In the future, a key aspect of IoT edge devices will be flexibility to rapidly change device configuration through remote tools as well as to deliver new capabilities and applications. Further, all packages, updates and controls will include increased security to block attacks while driving more automatic deployment. The goal is to enable a technician at a local site that has no background or understanding of IoT and IoT edge devices to attach a power cord and a network cable, then walk away with the device authenticating automatically and self-provisioning. If the device needs to be moved, it could automatically self-provision to the requirements of the new location.
While nascent, this future of IoT edge devices is emerging. Vendors that evolve in these capacities will also invest in more specialized apps and services native to the device to enhance its edge computing capabilities.
To get started, consider the needs of the IoT application, the type of data collected, if any protocol translation is needed, and the types of services that are required. Further, consider what the specific IoT platform provider supports. These data points will then inform the decision process on the type of IoT edge device that should be considered. Once the software requirements are known, consider the type of network connections needed, the environment, and the physical requirements for the IoT edge device.

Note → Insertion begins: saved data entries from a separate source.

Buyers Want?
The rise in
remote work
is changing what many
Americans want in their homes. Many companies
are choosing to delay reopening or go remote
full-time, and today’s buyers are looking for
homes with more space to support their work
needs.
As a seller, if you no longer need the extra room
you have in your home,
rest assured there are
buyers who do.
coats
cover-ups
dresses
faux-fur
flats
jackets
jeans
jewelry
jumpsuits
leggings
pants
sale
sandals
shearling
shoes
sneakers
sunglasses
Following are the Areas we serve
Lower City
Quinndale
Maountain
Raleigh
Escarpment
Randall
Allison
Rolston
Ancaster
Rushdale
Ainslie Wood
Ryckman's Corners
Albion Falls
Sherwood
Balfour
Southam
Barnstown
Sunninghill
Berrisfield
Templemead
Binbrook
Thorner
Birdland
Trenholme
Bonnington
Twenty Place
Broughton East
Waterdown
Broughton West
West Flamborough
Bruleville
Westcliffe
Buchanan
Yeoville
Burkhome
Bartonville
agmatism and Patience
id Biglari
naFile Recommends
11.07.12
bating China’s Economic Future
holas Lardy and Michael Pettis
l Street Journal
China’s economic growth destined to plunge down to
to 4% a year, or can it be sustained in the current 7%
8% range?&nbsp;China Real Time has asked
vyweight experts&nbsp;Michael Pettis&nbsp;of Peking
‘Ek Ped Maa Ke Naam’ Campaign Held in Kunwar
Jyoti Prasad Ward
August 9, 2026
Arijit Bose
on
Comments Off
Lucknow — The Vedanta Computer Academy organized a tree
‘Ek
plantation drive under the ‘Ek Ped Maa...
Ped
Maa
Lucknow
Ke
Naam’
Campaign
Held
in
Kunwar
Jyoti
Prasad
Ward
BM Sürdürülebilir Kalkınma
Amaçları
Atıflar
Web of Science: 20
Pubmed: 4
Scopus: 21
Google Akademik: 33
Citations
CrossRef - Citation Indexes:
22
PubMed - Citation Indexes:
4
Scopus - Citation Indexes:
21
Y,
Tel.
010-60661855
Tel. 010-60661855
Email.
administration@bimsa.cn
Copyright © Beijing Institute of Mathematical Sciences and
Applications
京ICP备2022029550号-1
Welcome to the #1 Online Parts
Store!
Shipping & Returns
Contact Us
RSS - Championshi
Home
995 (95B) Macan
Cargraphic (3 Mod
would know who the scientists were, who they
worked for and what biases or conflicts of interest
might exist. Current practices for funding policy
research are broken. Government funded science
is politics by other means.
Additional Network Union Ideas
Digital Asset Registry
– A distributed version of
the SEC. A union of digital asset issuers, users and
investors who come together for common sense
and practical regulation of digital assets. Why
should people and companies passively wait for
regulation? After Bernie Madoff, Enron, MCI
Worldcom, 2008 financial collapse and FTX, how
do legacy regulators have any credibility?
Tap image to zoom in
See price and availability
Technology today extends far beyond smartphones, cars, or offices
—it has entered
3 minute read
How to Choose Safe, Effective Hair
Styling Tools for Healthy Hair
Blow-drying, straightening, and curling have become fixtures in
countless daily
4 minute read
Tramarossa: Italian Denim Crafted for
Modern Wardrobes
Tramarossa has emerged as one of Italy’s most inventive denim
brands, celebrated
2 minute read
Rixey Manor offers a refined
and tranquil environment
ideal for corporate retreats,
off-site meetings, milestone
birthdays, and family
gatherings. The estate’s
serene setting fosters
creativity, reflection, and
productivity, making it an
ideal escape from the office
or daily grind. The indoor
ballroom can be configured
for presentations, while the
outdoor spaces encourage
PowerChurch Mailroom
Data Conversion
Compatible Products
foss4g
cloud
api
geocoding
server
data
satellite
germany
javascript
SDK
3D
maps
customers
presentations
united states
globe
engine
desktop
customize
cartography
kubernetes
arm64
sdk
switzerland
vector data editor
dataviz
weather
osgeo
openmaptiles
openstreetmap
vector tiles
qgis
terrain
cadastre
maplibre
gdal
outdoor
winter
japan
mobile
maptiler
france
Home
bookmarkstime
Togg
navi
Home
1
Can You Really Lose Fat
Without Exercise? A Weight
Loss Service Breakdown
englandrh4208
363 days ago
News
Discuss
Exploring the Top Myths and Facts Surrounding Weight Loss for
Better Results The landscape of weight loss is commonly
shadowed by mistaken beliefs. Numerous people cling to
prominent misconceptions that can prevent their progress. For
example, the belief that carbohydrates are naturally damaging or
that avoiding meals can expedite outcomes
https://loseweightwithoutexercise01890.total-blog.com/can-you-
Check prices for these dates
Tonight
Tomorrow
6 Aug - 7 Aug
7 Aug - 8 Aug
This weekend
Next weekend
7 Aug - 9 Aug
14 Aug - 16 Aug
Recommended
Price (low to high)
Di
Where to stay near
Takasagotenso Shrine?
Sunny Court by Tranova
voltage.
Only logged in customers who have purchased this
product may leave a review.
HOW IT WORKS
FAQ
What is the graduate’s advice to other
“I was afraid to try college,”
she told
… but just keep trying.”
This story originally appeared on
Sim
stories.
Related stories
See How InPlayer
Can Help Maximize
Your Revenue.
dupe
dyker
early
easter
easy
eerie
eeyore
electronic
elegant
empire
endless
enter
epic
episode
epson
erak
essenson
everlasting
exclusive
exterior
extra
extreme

Most IoT edge devices will offer similar capabilities and generic services to appeal to the broadest set of business cases. However, most IoT edge vendors will offer specialized devices that place a higher priority on memory, support for more container management tools expanding the applications supported, or including specialized processors to assist with AI workloads.
Consider a business application that processes image data from multiple IoT-enabled camera systems within a building to identify people in the facility. The app sends the imaging data back to a cloud-based platform, and provides real-time alerting should people be identified. These then become the requirements for the IoT edge device. In this case, the device needs to have larger storage capacity to store the images and support the potential loss of the network. In addition, the device needs to include larger amounts of memory to support the processing of images. Finally, the device needs to offer support for CEP to take pattern matching from the data flowing into the IoT edge device and then trigger alerts.
This kind of scenario illustrates the power of IoT-enabled devices at the edge.
Sean Bryson is a high-tech executive and consultant focused on innovative technologies.